For more than two years, President Barack Obama was hounded by a whisper campaign that he wasn't actually born in the United States.
That whisper got stronger as conspiracy theorists nicknamed "birthers" claimed Obama was actually born in Kenya, despite all the evidence that he was born in Hawaii.
Obama made a common-sense decision not to waste time and energy on a silly rumor. The birthers got tangled in knots, contradicting each other and grasping at supposed evidence that included a birth certificate that was supposed to be from Kenya that was clearly an amateur forgery.
It's hard to combat rumors and whisper campaigns like this. Obama did everything right by not treating the issue as if it were a real controversy. Running ads during the campaign would have seemed defensive and weak. Letting the press squash the birther rumors was the right approach.
And the mainstream media did it's job of fact-checking, running investigation after investigation that all came back with the same easy conclusion: Obama was born in Hawaii.
This press strategy worked until the Republican presidential campaign started gearing up in 2011 and FOX News, which had largely ignored the birther story, started running piece after piece about it.
Birtherism went a bit mainstream when Republican presidential hopefuls like Sarah Palin realized they could score points with the right-wing base by hinting at the birther issue.

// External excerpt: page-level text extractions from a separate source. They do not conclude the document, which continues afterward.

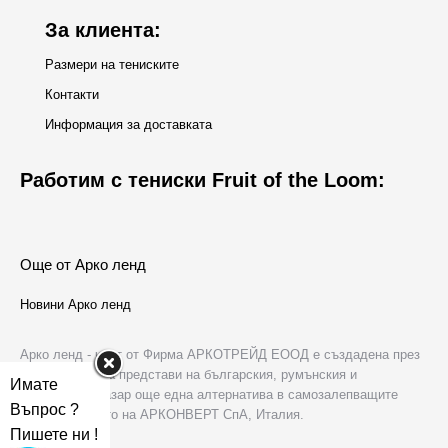
За клиента:
Размери на тениските
Контакти
Информация за доставката
Работим с тениски Fruit of the Loom:
Още от Арко ленд
Новини Арко ленд
Арко ленд - част от Фирма АРКОТРЕЙД ЕООД е създадена през
2006 г. с цел да представи на българския, румънския и
Имате
молдовския пазар още една алтернатива в самозалепващите
Въпрос ?
хартии в лицето на АРКОНВЕРТ СпА, Италия.
Пишете ни !
За нас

Despite all the evidence that Obama was clearly born in Hawaii, roughly 25 percent of Americans, and 45 percent of Republicans, said they believed Obama was born in another country, according to a poll by The New York Times and CBS News.
Real estate developer Donald Trump didn't hint at birtherism, or flirt with it. When he started talking about running for president, he gave birtherism a huge bear hug. Combined with his national name identification, his birther position resonated with the hard-core Republicans who vote in primaries and caucuses and vaulted him to the top of the polls.
Now, there are three kinds of debates:
- debates about the past, about facts and blame
- debates about the present, dealing in values and opinions
- debates about the future, weighing costs versus benefits
Where exactly Obama was born is a debate about the past, about facts. There's no gray area. It's black or white.
Trump and the birthers did put pressure on Obama, with the rising number of voters telling pollsters they had doubts about whether Obama was born in America.
But the birthers also painted themselves in a corner by going all-in with the birth certificate claims. Obama had released the official certificate of live birth, a legal document. Birthers kept demanding his full, long-form birth certificate, which is not typically released.
The longer the controversy went on, the more Republican presidential hopefuls like Palin and Trump felt free to pile on with additional whispers. If this long-form birth certificate does exist, why doesn't Obama release it? Birthers touted a statement by a low-level clerk in Hawaii claiming the long-form certificate didn't exist.
They speculated that maybe there was something on the form Obama didn't want anyone to see -- maybe his religion was listed as "Muslim."
The same day s Trump landing in New Hampshire, one of the key early states for the Republican race, Obama put a stake through the heart of birthers.
His personal attorney flew to Hawaii and got copies of his long-form birth certificate.
Then, instead of simply posting it on his website, he talked about it at a press conference, saying, "We do not have time for this kind of silliness."
Obama said that America, and the world, had other important things to do.
The president made Trump and the birthers -- who had banked on Obama never producing the long-form birth certificate -- look quite silly.